Research Technical Report
A PDF version of this report is available here:
mbnms_2011_container.pdf (595 kb)
M/V Med Taipei Settlement Outcome: Lost Shipping Container Research
MBNMS (December 2011)
MBNMS Technical Report, 4pp.
M/V Med Taipei Accident
During a transit from San Francisco Bay to the Port of Los Angeles on February 26, 2004, the M/V Med Taipei encountered a storm and lost 15 forty feet shipping containers in MBNMS, and another nine south of the Sanctuary. One of these containers was discovered by the Monterey Bay Aquarium Research Institute (MBARI) on June 9, 2004 on Smooth Ridge at a depth of 1,281 meters, 17.5 nm NW of Point Pinos.
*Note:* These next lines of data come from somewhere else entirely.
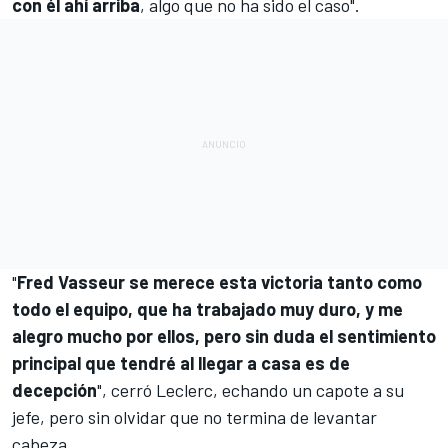
con él ahí arriba
, algo que no ha sido el caso".
"
Fred Vasseur se merece esta victoria tanto como
todo el equipo, que ha trabajado muy duro, y me
alegro mucho por ellos, pero sin duda el sentimiento
principal que tendré al llegar a casa es de
decepción
", cerró Leclerc, echando un capote a su
jefe, pero sin olvidar que no termina de levantar
cabeza.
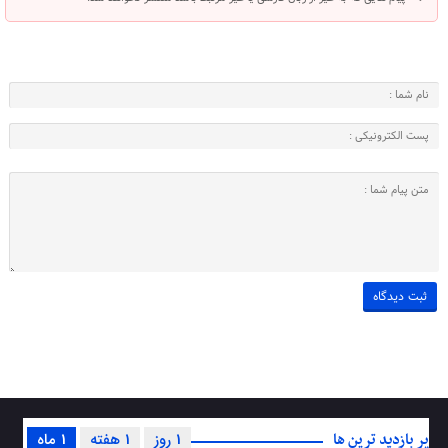
پر بازدید ترین ها
1 روز
1 هفته
1 ماه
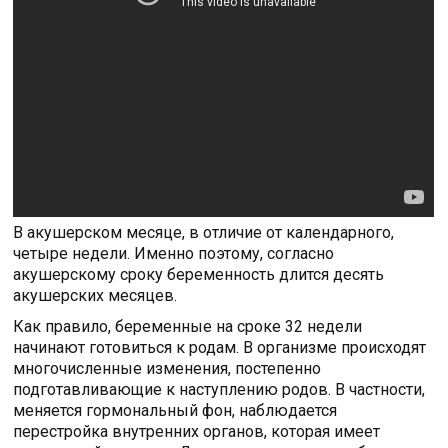
В акушерском месяце, в отличие от календарного,
четыре недели. Именно поэтому, согласно
акушерскому сроку беременность длится десять
акушерских месяцев.
Как правило, беременные на сроке 32 недели
начинают готовиться к родам. В организме происходят
многочисленные изменения, постепенно
подготавливающие к наступлению родов. В частности,
меняется гормональный фон, наблюдается
перестройка внутренних органов, которая имеет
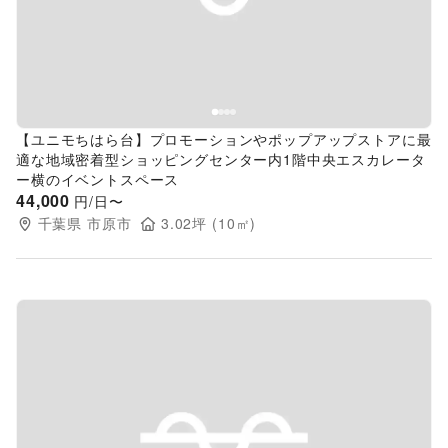
【ユニモちはら台】プロモーションやポップアップストアに最
適な地域密着型ショッピングセンター内1階中央エスカレータ
ー横のイベントスペース
44,000
円/日〜
千葉県
市原市
3.02
坪 (
10
㎡)
Previous slide
Next s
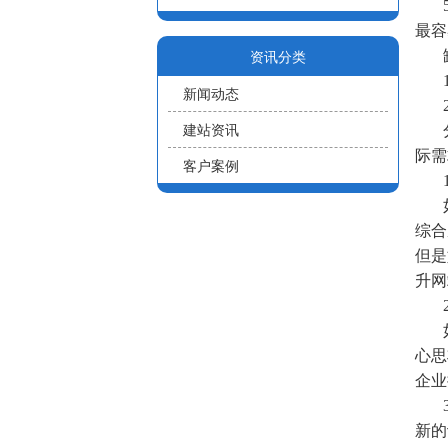
最容
资讯分类
新闻动态
建站资讯
际需
客户案例
综合
但是
升网
心思
企业
新的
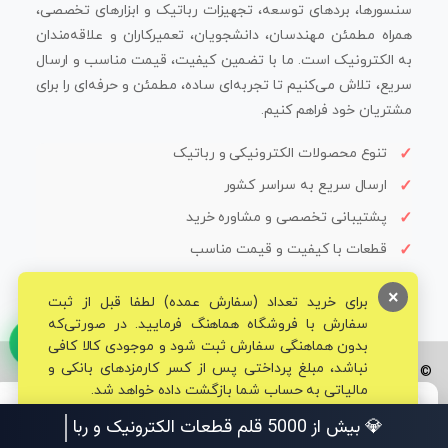
سنسورها، بردهای توسعه، تجهیزات رباتیک و ابزارهای تخصصی،
همراه مطمئن مهندسان، دانشجویان، تعمیرکاران و علاقه‌مندان
به الکترونیک است. ما با تضمین کیفیت، قیمت مناسب و ارسال
سریع، تلاش می‌کنیم تا تجربه‌ای ساده، مطمئن و حرفه‌ای را برای
مشتریان خود فراهم کنیم.
تنوع محصولات الکترونیکی و رباتیک
ارسال سریع به سراسر کشور
پشتیبانی تخصصی و مشاوره خرید
قطعات با کیفیت و قیمت مناسب
×
برای خرید تعداد (سفارش عمده) لطفا قبل از ثبت
سفارش با فروشگاه هماهنگ فرمایید. در صورتی‌که
بدون هماهنگی سفارش ثبت شود و موجودی کالا کافی
نباشد، مبلغ پرداختی پس از کسر کارمزدهای بانکی و
© تمامی حقوق برای فروشگاه تخصصی قم الکترونیک محفوظ می‌باشد.
مالیاتی به حساب شما بازگشت داده خواهد شد.
💎 بیش از 5000 ق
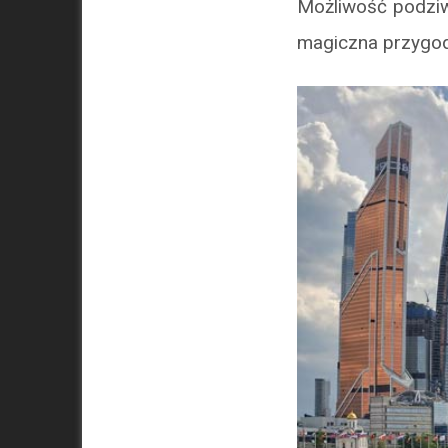
Możliwość podziw
magiczna przygo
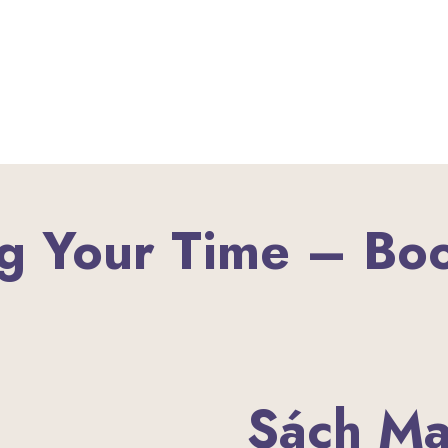
g Your Time – Bo
Sách Ma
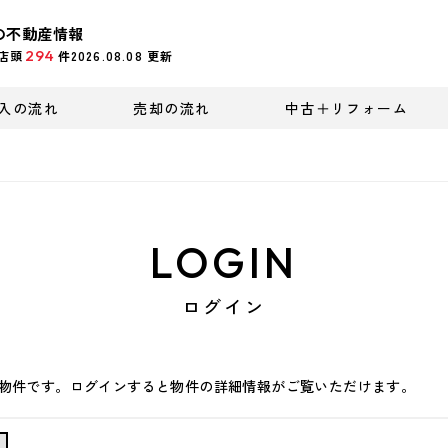
の不動産情報
294
店頭
件
2026.08.08
更新
入の流れ
売却の流れ
中古＋リフォーム
LOGIN
ログイン
物件です。ログインすると物件の詳細情報がご覧いただけます。
ン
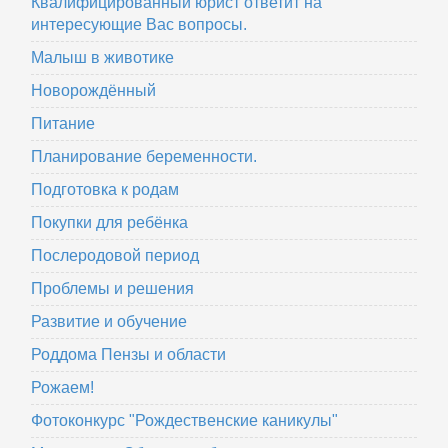
Квалифицированный юрист ответит на
интересующие Вас вопросы.
Малыш в животике
Новорождённый
Питание
Планирование беременности.
Подготовка к родам
Покупки для ребёнка
Послеродовой период
Проблемы и решения
Развитие и обучение
Роддома Пензы и области
Рожаем!
Фотоконкурс "Рождественские каникулы"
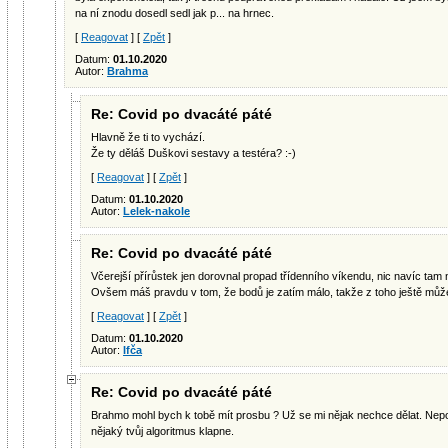
na ní znodu dosedl sedl jak p... na hrnec.
[
Reagovat
] [
Zpět
]
Datum:
01.10.2020
Autor:
Brahma
Re: Covid po dvacáté páté
Hlavně že ti to vychází.
Že ty děláš Duškovi sestavy a testéra? :-)
[
Reagovat
] [
Zpět
]
Datum:
01.10.2020
Autor:
Lelek-nakole
Re: Covid po dvacáté páté
Včerejší přírůstek jen dorovnal propad třídenního víkendu, nic navíc tam 
Ovšem máš pravdu v tom, že bodů je zatím málo, takže z toho ještě může 
[
Reagovat
] [
Zpět
]
Datum:
01.10.2020
Autor:
Ifča
Re: Covid po dvacáté páté
Brahmo mohl bych k tobě mít prosbu ? Už se mi nějak nechce dělat. Nepor
nějaký tvůj algoritmus klapne.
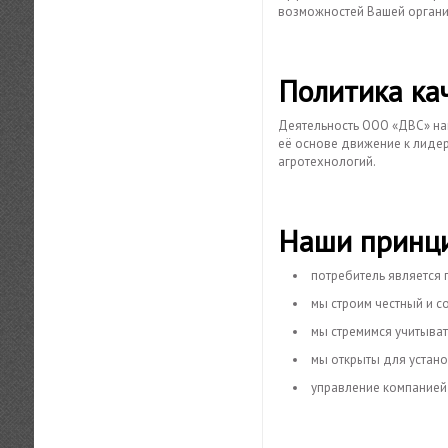
возможностей Вашей органи
Политика ка
Деятельность ООО «ДВС» на
её основе движение к лидерс
агротехнологий.
Наши принц
потребитель является 
мы строим честный и с
мы стремимся учитыват
мы открыты для устан
управление компанией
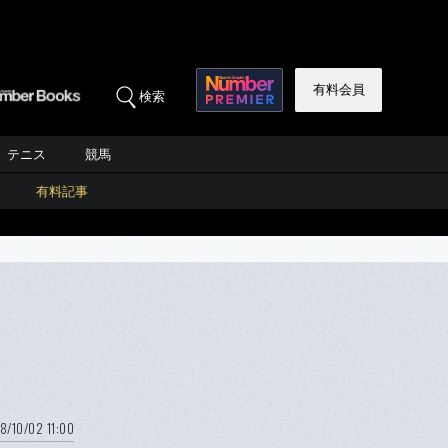
有料会員
検索
テニス
競馬
有料記事
8/10/02 11:00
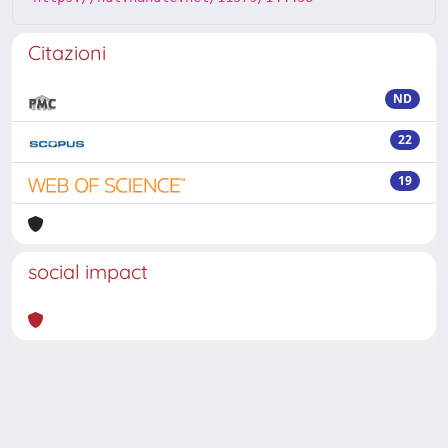
Citazioni
ND
22
19
social impact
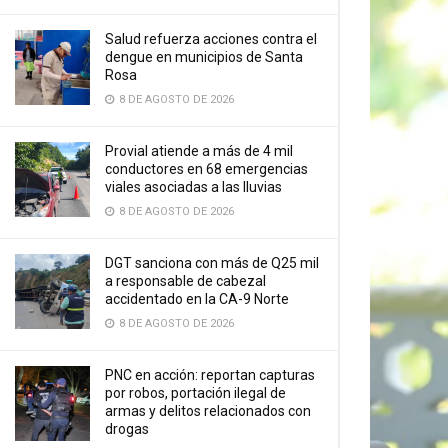
Salud refuerza acciones contra el
dengue en municipios de Santa
Rosa
8 DE AGOSTO DE 2026
Provial atiende a más de 4 mil
conductores en 68 emergencias
viales asociadas a las lluvias
8 DE AGOSTO DE 2026
DGT sanciona con más de Q25 mil
a responsable de cabezal
accidentado en la CA-9 Norte
8 DE AGOSTO DE 2026
PNC en acción: reportan capturas
por robos, portación ilegal de
armas y delitos relacionados con
drogas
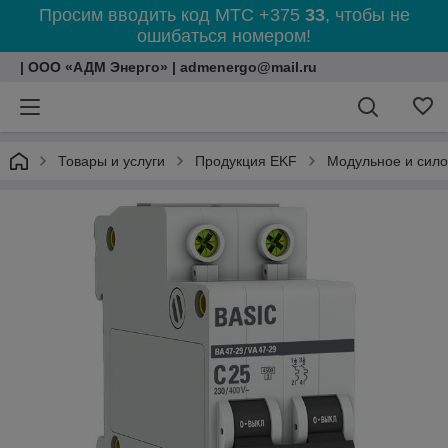
Просим вводить код МТС +375
33
, чтобы не
ошибаться номером!
| ООО «АДМ Энерго» | admenergo@mail.ru
Товары и услуги
Продукция EKF
Модульное и сил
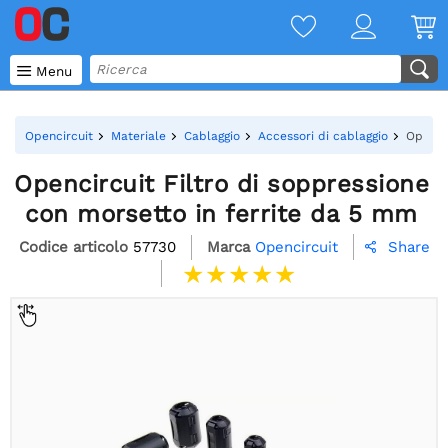

Menu
Opencircuit
Materiale
Cablaggio
Accessori di cablaggio
Opencir
Opencircuit Filtro di soppressione
con morsetto in ferrite da 5 mm
Codice articolo
57730
Marca
Opencircuit
Share

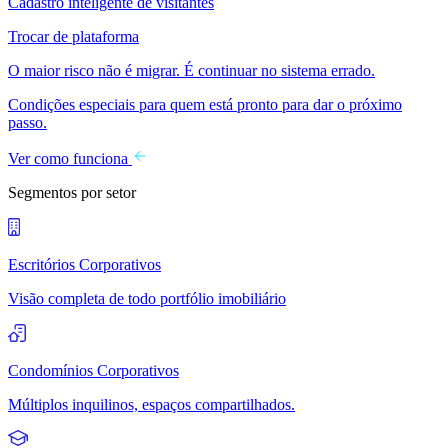
Cadastro inteligente de visitantes
Trocar de plataforma
O maior risco não é migrar. É continuar no sistema errado.
Condições especiais para quem está pronto para dar o próximo
passo.
Ver como funciona
Segmentos por setor
Escritórios Corporativos
Visão completa de todo portfólio imobiliário
Condomínios Corporativos
Múltiplos inquilinos, espaços compartilhados.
Phenomenon of Container Loss
This was not an isolated incident. Containerized maritime trade grew eight-fold from 1985 to 2007, and worldwide there are now approximately 5 to 6 million containers in transit at any given moment. An estimated 10,000 shipping containers are lost at sea every year, often due to the nexus of rough seas and inadequate or faulty securing mechanisms (e.g., Fig. 1). Many containers are not weighed prior to loading, resulting in extreme forces being placed on container stacks when bad weather strikes. Depending on the cargo, containers may float at the surface for several days or weeks prior to sinking. Unfortunately, it is not mandatory to report container losses to all relevant management agencies.
2011 Research Cruise
One of the diverse mitigation projects identified during the settlement negotiation process with the shipping companies called for monitoring of the impacts, natural habitat recovery rate, and decomposition rate/characteristics of container TGHU7712262. On March 8-10, 2011, a science team led by Andrew DeVogelaere (MBNMS) and James Barry (MBARI) conducted a research expedition aboard MBARI's R/V Western Flyer. The ROV Doc Ricketts was deployed to address the following goals:
- Assess the container's current condition by gathering high-resolution imagery.
- Describe sea life on the container and at different distances from it.
- Bring public attention to this deep-sea phenomenon that has been increasing with economic globalization.